Let me just summarize by advising the following: If you are a fourth group member, please have a fasting lipid profile and have your healthcare expert use the PCE to calculate your individual risk. If your 10-year risk of a cardiovascular event calculates to over 20%, it means that in the next 10 years, you have more than a one in five chance of a stroke or heart attack.
Physicians know that lowering your LDL with statins can effectively improve this outcome.* If one’s PCE calculates to under 5% “10 year risk,” then the risk is low and generally statins will be of no benefit. Between 5% and 20% “risk,” in a primary prevention cohort, there are more nuances, and the amplifiers mentioned above can play an important role in the decision to initiate statins. Again, in partnership with your healthcare expert, have a lengthy discussion of the risks (small) and benefits (“dialed-in” to your specific risk) of statin therapy.
Lastly, two important honorable mentions. First, women of child-bearing age prescribed a statin need to have in place an effective form of contraception. If pregnancy is being planned, statins should be stopped 6 to 8 weeks prior to attempts at conception, and if, by accident, one becomes pregnant on a statin, the statins should be stopped immediately and your obstetrician contacted. Rarely, but possibly, statins can cause birth defects.

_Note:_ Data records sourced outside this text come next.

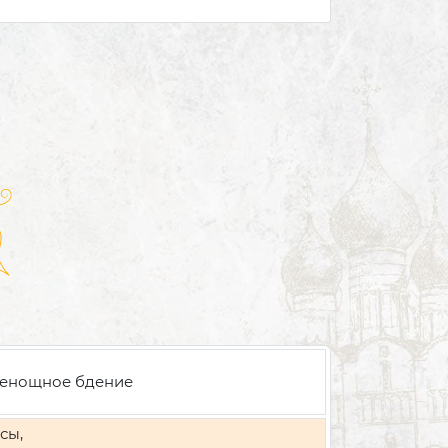
енощное бдение
сы,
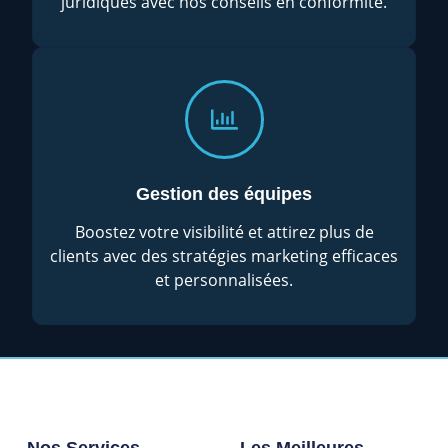
juridiques avec nos conseils en conformité.
Gestion des équipes
Boostez votre visibilité et attirez plus de
clients avec des stratégies marketing efficaces
et personnalisées.
Nos Services
Les Meilleures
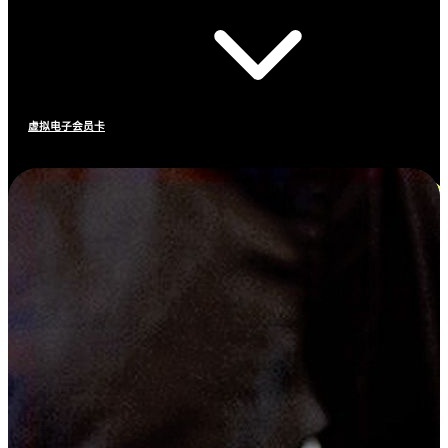
虚拟电子会员卡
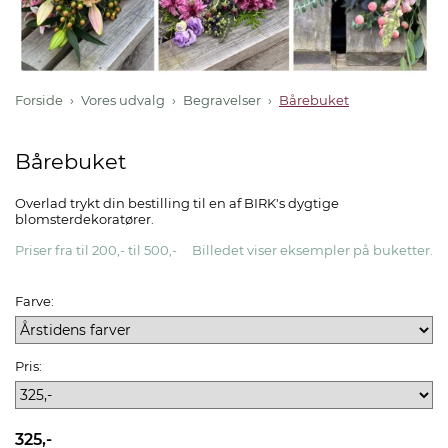
Forside
Vores udvalg
Begravelser
Bårebuket
Bårebuket
Overlad trykt din bestilling til en af BIRK's dygtige
blomsterdekoratører.
Priser fra til 200,- til 500,- Billedet viser eksempler på buketter.
Farve:
Pris:
325,-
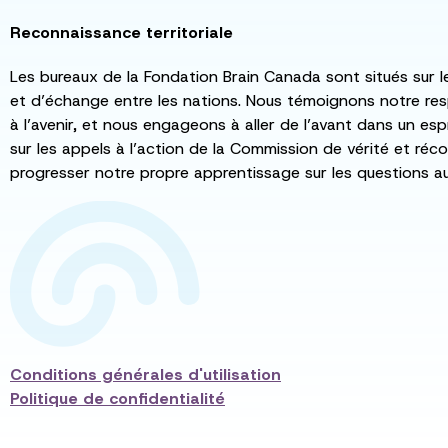
Reconnaissance territoriale
Les bureaux de la Fondation Brain Canada sont situés sur l
et d’échange entre les nations. Nous témoignons notre re
à l’avenir, et nous engageons à aller de l’avant dans un esp
sur les appels à l’action de la Commission de vérité et récon
progresser notre propre apprentissage sur les questions a
Conditions générales d'utilisation
Politique de confidentialité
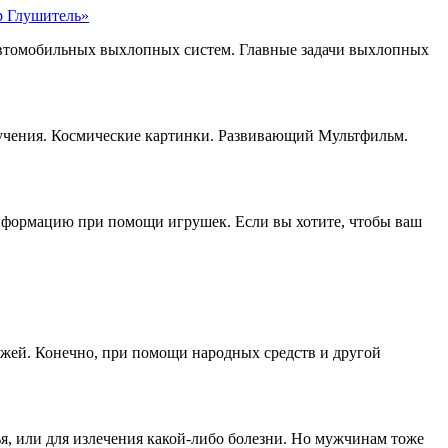
р Глушитель»
автомобильных выхлопных систем. Главные задачи выхлопных
лучения. Космические картинки. Развивающий Мультфильм.
 информацию при помощи игрушек. Если вы хотите, чтобы ваш
ажей. Конечно, при помощи народных средств и другой
, или для излечения какой-либо болезни. Но мужчинам тоже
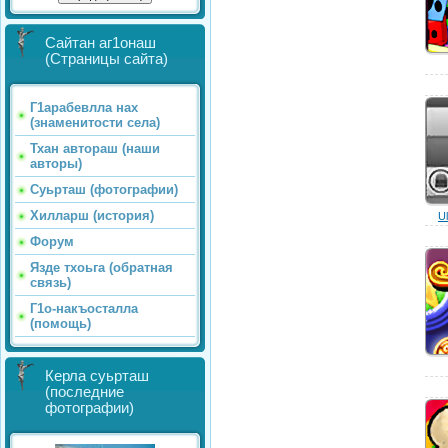
Сайтан аг1онаш
(Страницы сайта)
Г1арабевлла нах
(знаменитости села)
Тхан автораш (наши
авторы)
Суьрташ (фотографии)
Хилларш (история)
U
Форум
Язде тхоьга (обратная
связь)
Г1о-накъосталла
(помощь)
Керла суьрташ
(последние
фотографии)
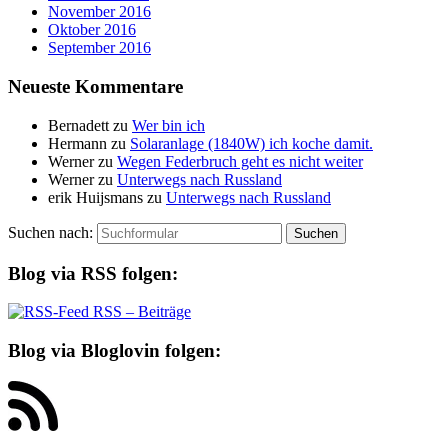
November 2016
Oktober 2016
September 2016
Neueste Kommentare
Bernadett
zu
Wer bin ich
Hermann
zu
Solaranlage (1840W) ich koche damit.
Werner
zu
Wegen Federbruch geht es nicht weiter
Werner
zu
Unterwegs nach Russland
erik Huijsmans
zu
Unterwegs nach Russland
Suchen nach:
Blog via RSS folgen:
RSS – Beiträge
Blog via Bloglovin folgen:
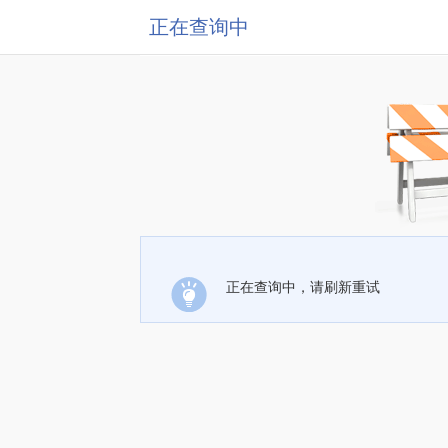
正在查询中
正在查询中，请刷新重试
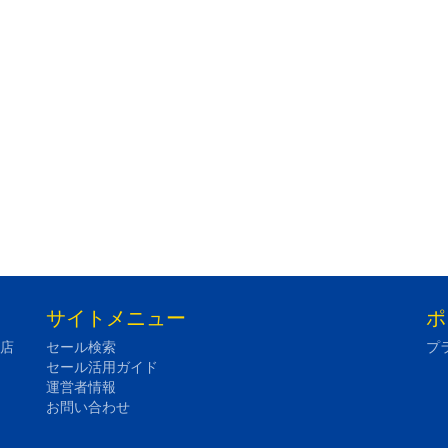
サイトメニュー
ポ
の店
セール検索
プ
セール活用ガイド
運営者情報
お問い合わせ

Second, lifestyle modifications, which I briefly touched on in children discovered to have FH, have been shown to have benefits to cholesterol levels, decreasing diabetes and obesity, and are a general boon to overall health. Only positive effects have been shown in eating properly, exercising regularly, maintaining ideal body weight, and refraining from tobacco and illicit drug use. With this strategy, one is also more likely to have a normal blood pressure, a normal cholesterol, more focus and concentration, less depression and anxiety and greater self-esteem.